* Stored records
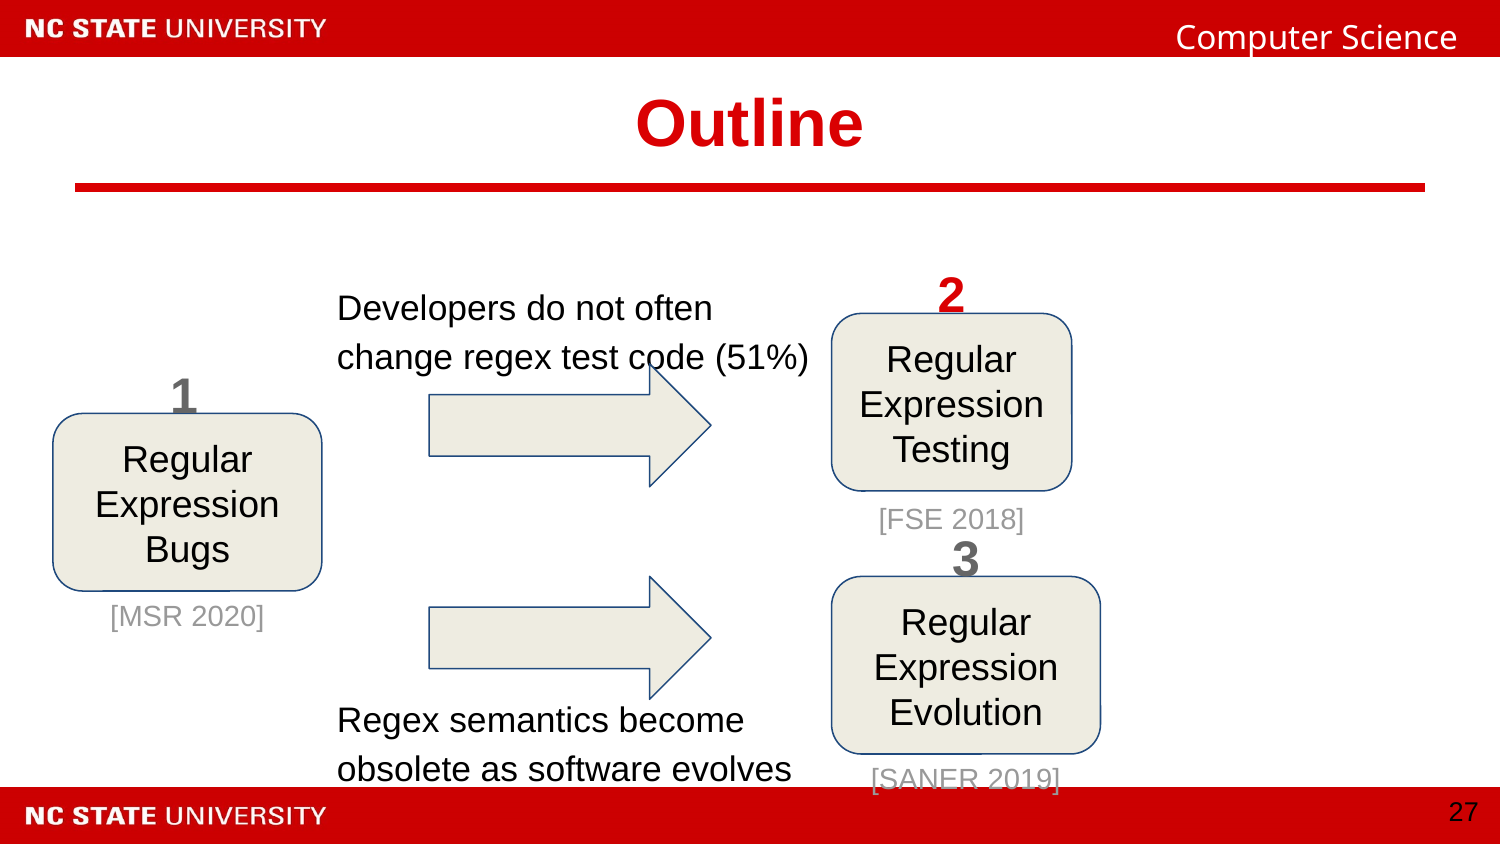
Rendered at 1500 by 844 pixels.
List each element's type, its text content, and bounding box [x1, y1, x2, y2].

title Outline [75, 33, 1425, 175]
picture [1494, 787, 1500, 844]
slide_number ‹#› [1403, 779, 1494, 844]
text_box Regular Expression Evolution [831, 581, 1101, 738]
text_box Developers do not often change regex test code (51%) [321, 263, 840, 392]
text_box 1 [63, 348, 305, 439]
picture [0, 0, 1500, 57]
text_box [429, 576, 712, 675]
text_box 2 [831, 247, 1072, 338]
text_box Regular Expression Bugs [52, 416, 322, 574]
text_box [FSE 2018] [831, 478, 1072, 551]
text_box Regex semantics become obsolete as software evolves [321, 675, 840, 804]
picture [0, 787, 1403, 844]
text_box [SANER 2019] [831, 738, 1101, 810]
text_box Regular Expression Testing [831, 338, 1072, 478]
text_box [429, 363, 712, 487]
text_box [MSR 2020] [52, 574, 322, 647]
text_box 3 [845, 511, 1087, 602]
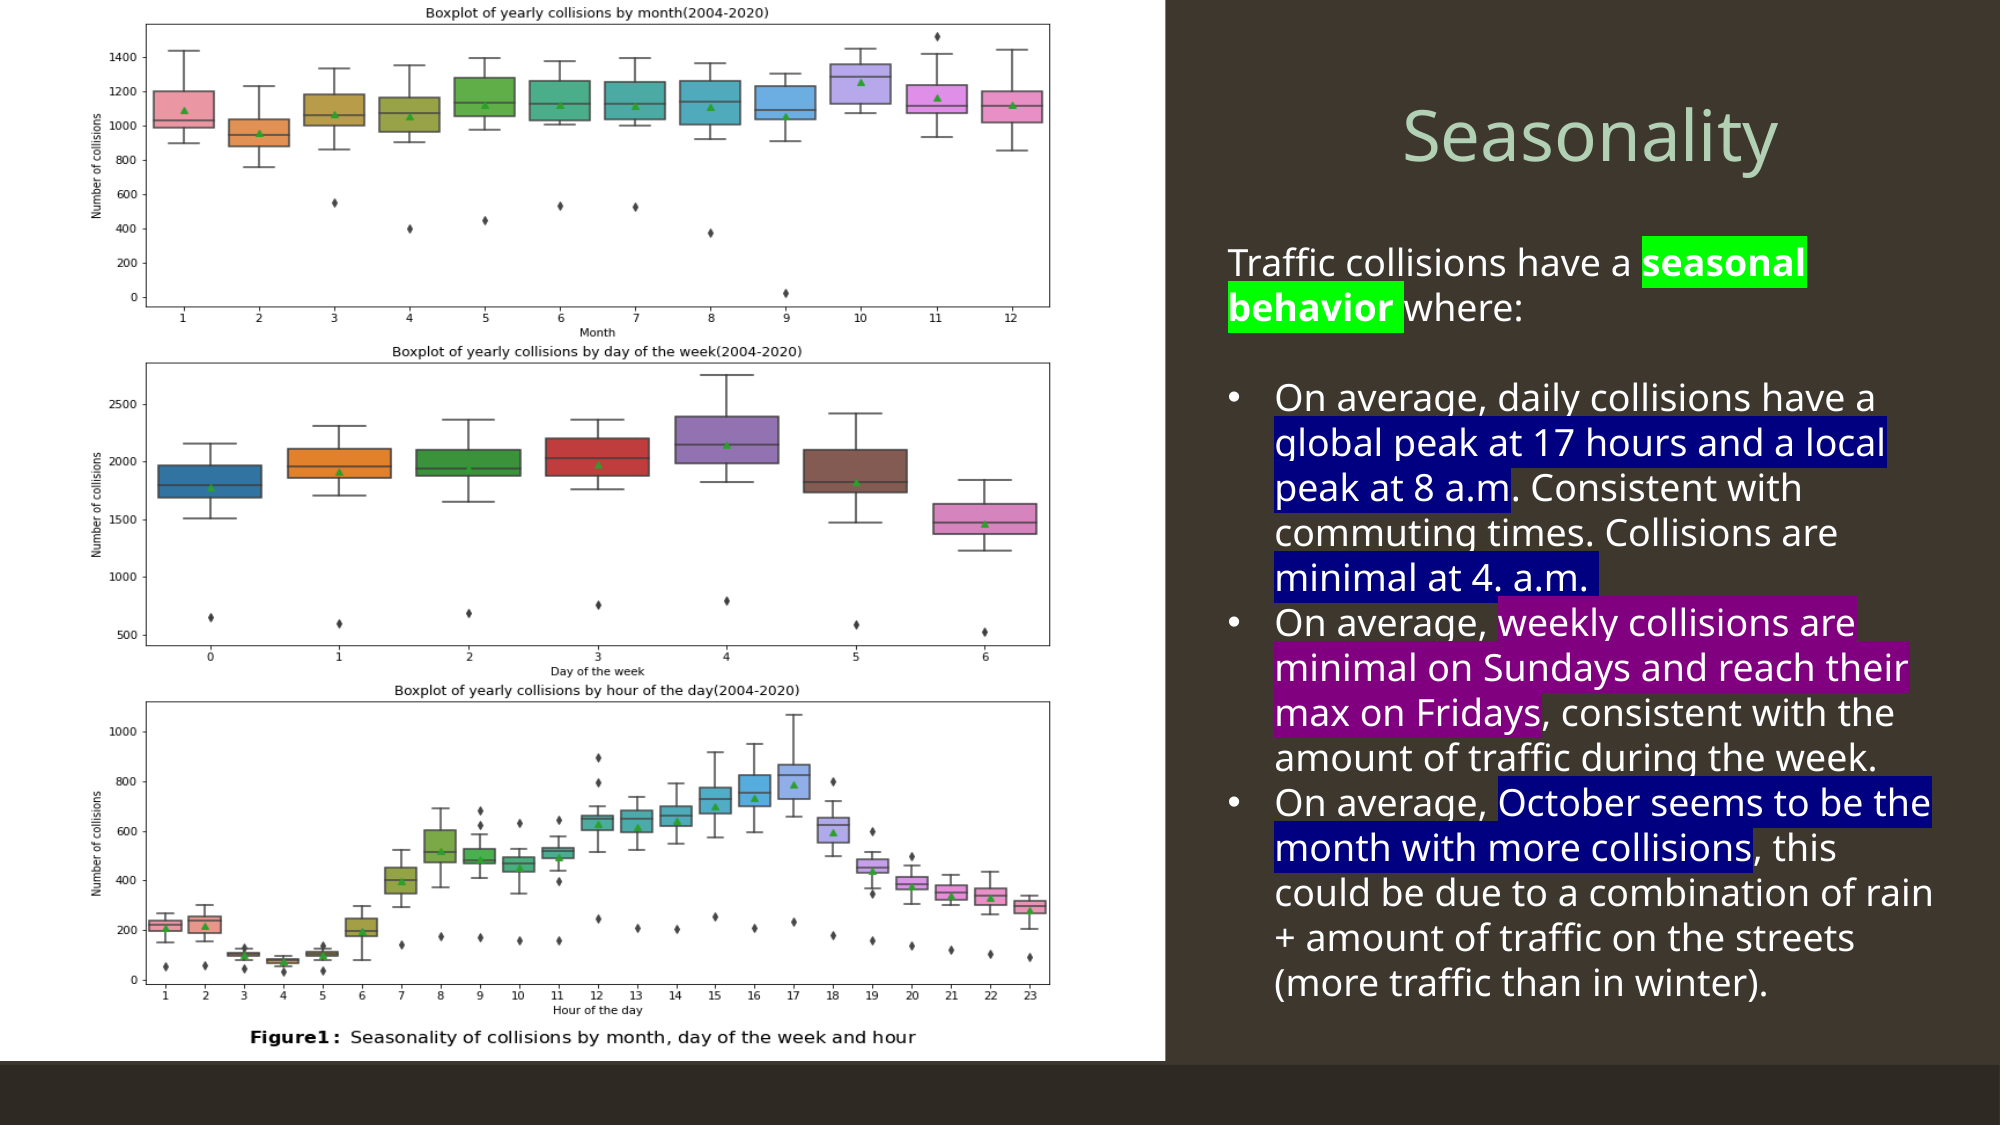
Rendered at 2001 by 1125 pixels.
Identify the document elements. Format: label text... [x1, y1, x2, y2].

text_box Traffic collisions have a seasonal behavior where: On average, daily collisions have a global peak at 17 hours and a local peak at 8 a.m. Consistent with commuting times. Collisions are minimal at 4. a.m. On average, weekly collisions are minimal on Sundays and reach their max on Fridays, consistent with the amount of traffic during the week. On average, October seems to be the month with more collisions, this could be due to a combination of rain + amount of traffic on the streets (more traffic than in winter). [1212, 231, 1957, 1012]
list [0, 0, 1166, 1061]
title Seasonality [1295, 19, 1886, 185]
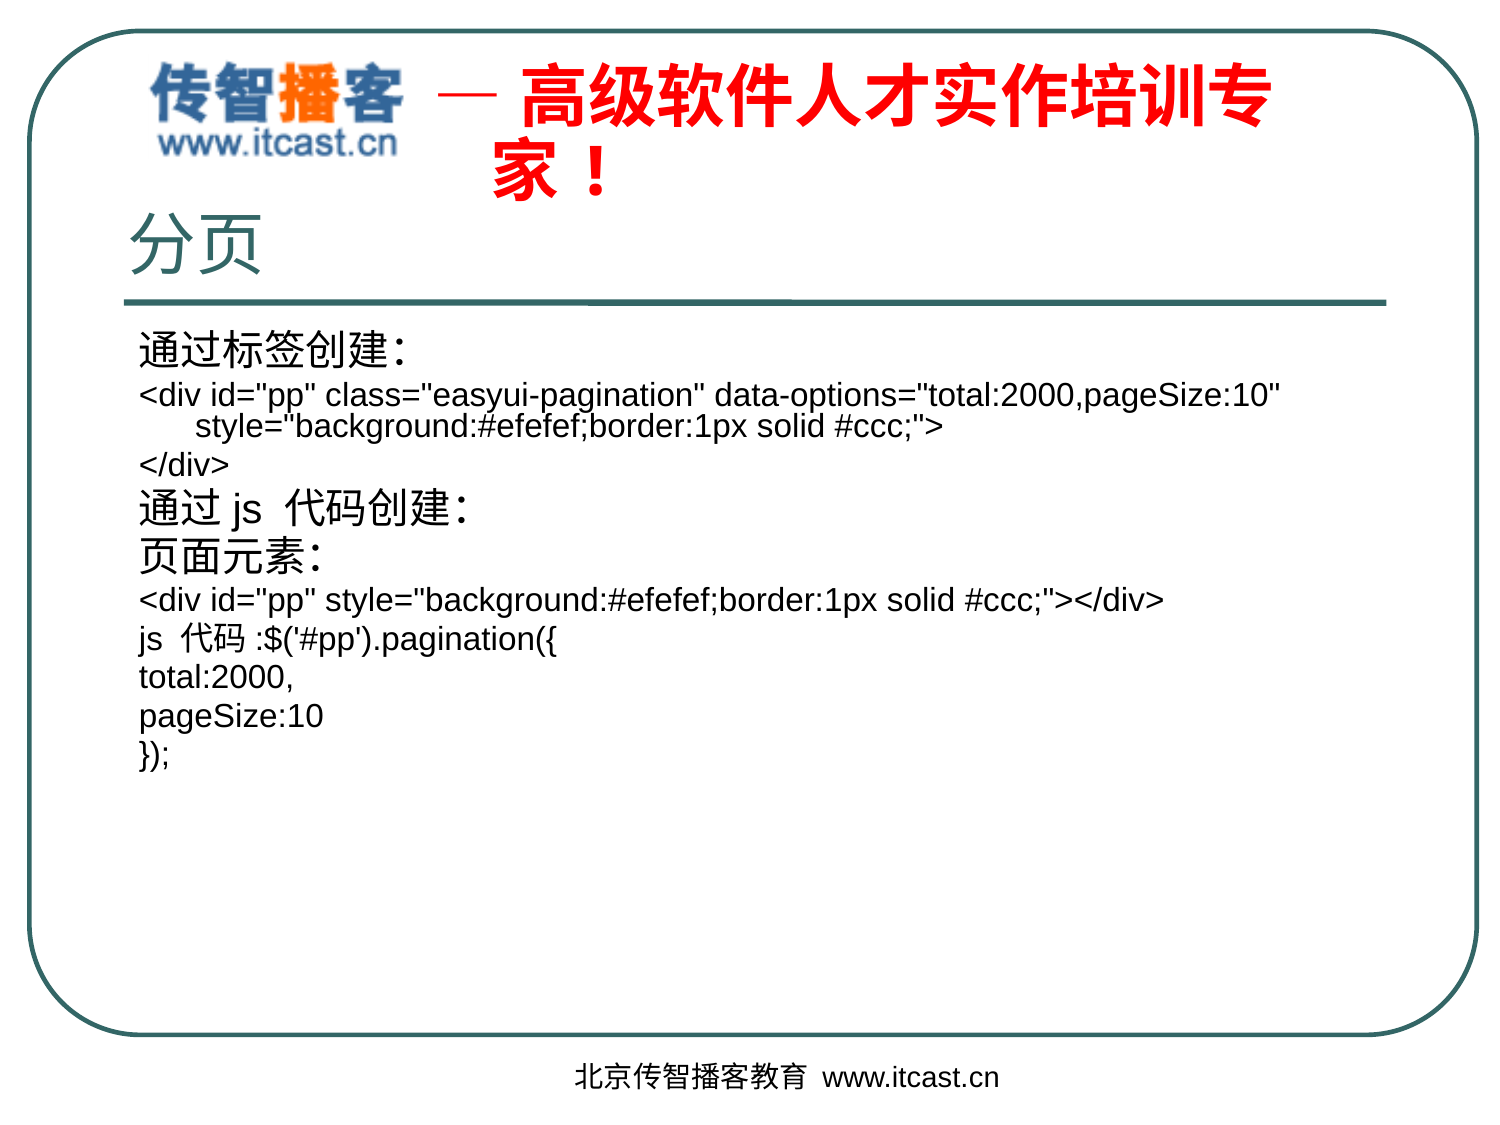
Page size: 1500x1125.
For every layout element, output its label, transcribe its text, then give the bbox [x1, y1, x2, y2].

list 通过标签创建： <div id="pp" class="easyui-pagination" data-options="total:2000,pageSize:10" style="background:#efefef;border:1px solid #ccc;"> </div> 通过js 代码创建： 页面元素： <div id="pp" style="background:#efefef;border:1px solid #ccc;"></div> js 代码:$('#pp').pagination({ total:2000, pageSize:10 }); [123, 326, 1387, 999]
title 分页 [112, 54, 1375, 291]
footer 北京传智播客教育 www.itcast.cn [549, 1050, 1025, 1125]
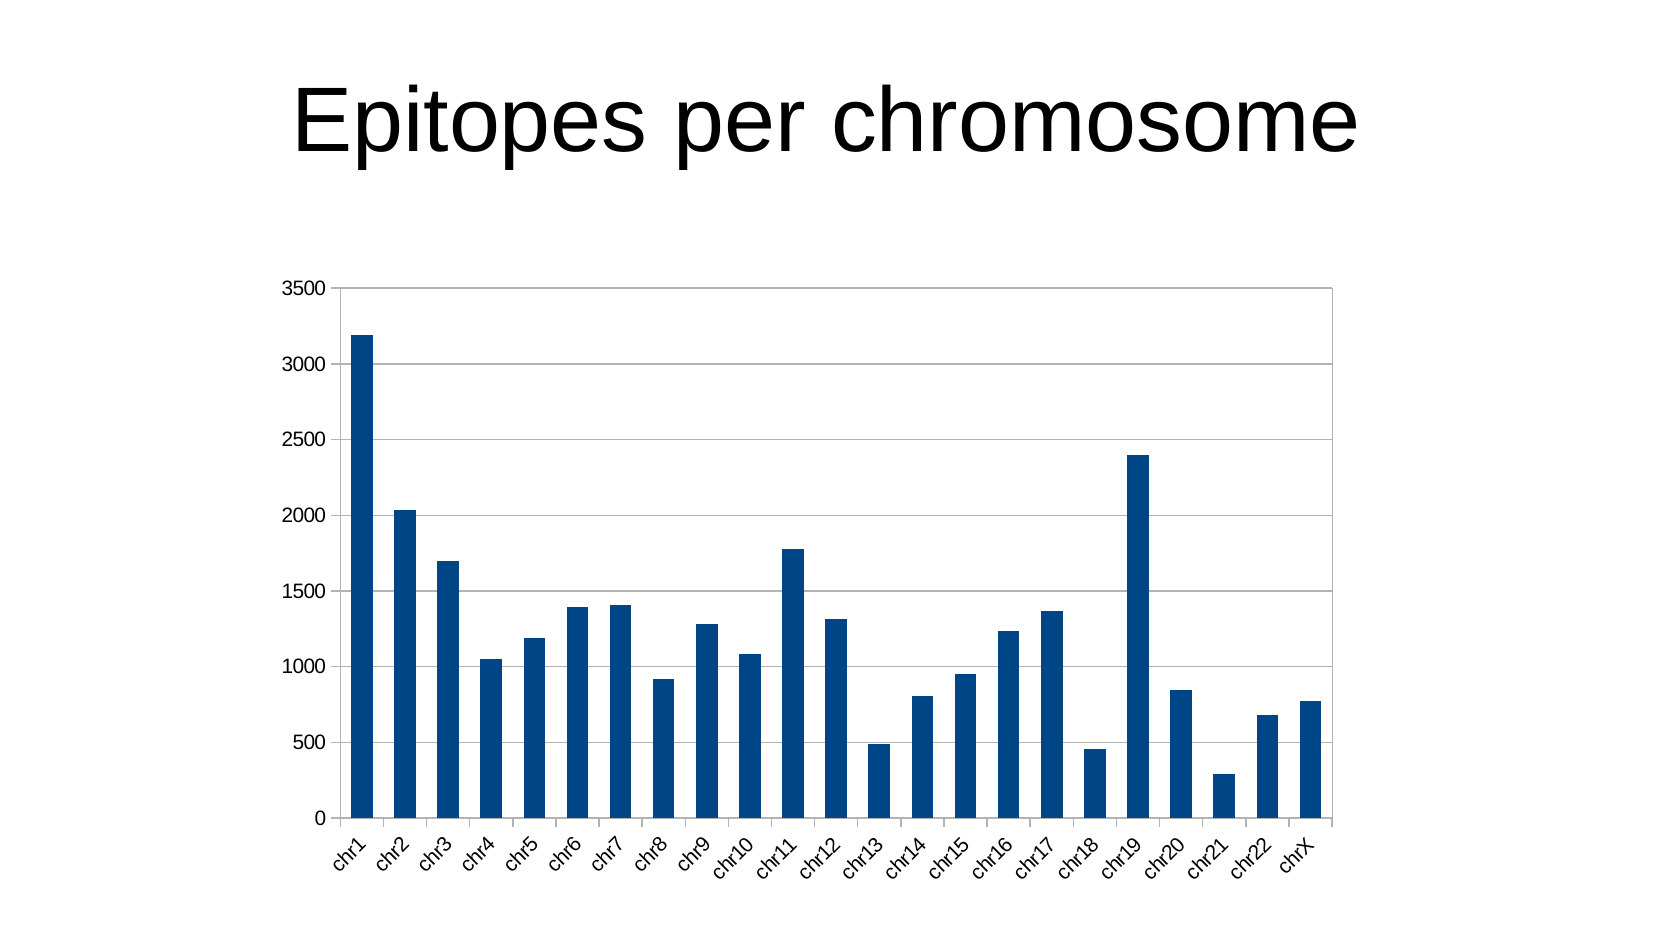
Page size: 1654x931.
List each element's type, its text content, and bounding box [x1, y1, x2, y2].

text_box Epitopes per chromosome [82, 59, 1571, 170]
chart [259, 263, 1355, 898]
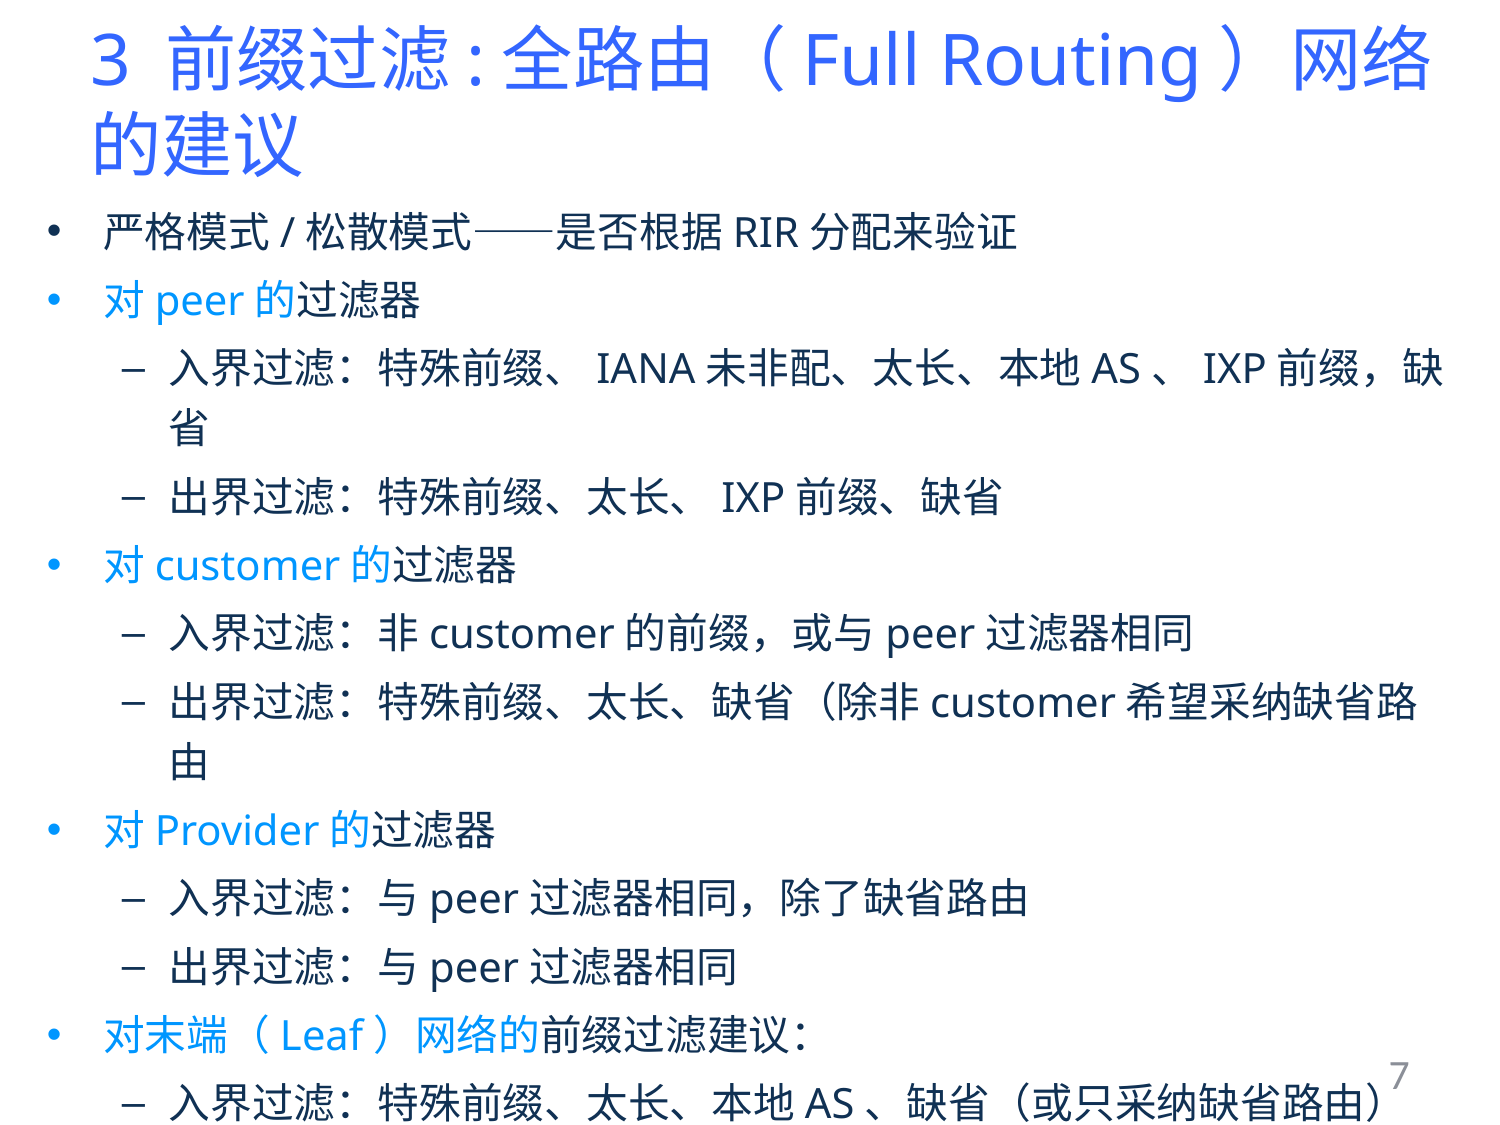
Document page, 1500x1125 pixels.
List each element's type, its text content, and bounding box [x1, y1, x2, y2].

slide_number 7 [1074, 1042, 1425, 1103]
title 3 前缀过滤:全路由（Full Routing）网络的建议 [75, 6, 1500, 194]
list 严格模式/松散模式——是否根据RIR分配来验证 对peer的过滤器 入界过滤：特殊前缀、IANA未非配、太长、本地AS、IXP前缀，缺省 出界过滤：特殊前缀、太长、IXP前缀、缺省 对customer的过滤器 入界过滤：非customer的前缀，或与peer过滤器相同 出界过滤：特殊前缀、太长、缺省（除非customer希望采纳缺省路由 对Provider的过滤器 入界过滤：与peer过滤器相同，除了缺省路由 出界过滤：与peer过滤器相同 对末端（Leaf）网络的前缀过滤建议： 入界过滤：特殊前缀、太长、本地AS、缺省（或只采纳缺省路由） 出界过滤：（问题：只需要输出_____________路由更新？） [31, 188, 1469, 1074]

* TASK TO CARRY OUT
Look above and copy only the lines from the one holding "Page size: 1654x931." to the one holding "Document page, 1500x1125 pixels.", both included, exactly, minus the pictures.

* ANSWER BELOW
Page size: 1654x931.
List each element's type, its text content, and bounding box [x1, y1, x2, y2].

text_box Epitopes per chromosome [82, 59, 1571, 170]
chart [259, 263, 1355, 898]
Document page, 1500x1125 pixels.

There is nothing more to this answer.